W tym roku w budżecie kancelarii Donalda Tuska zarezerwowano środki na polską prezydencję w Unii w wysokości trzech milionów złotych. Prezydencja właśnie się kończy, co jednak wcale nie oznacza, że w przyszłym roku budżet kancelarii będzie o trzy miliony mniejszy. Zmaleje zaledwie o półtora miliona złotych. W planie na ten rok zapisano dokładnie 118 586 000 złotych, w planie na przyszły rok: 117 052 000 złotych. Na rachunki związane z prezydencją zarezerwowano na przyszły rok 412 tysięcy złotych.
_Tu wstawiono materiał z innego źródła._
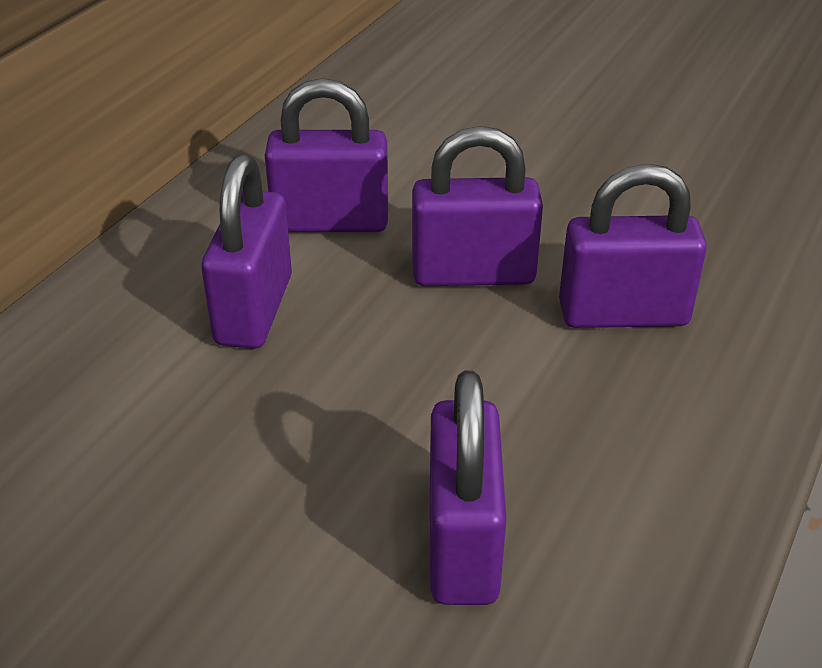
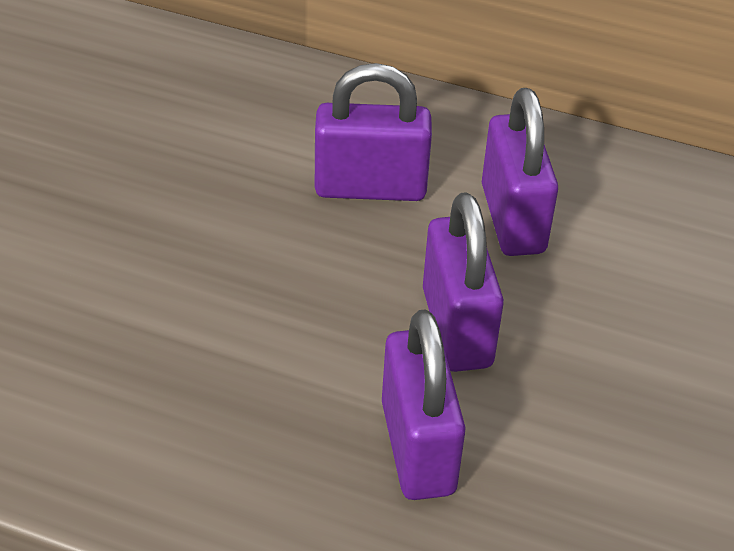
camera: 80 degrees right, 5 degrees up
purple padlock [430,370,507,605] -> none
Oznacza to, że wydatki kancelarii w przyszłym roku wzrosną o milion sto tysięcy złotych.

Część z tych pieniędzy trafi do Ośrodka Studiów Wschodnich czy Krajowej Szkoły Administracji Publicznej, które utrzymuje kancelaria. Wciąż jednak zostaje prawie pół miliona złotych. I właśnie o tyle, wzrosną środki na samą kancelarię.

Premier Donald Tusk, który gorąco namawia Polaków do zaciskania pasa, zapomniał zacząć od siebie. Podobny mechanizm oszczędzania na pokaz reporterka RMF FM odkryła również w Kancelarii Prezydenta.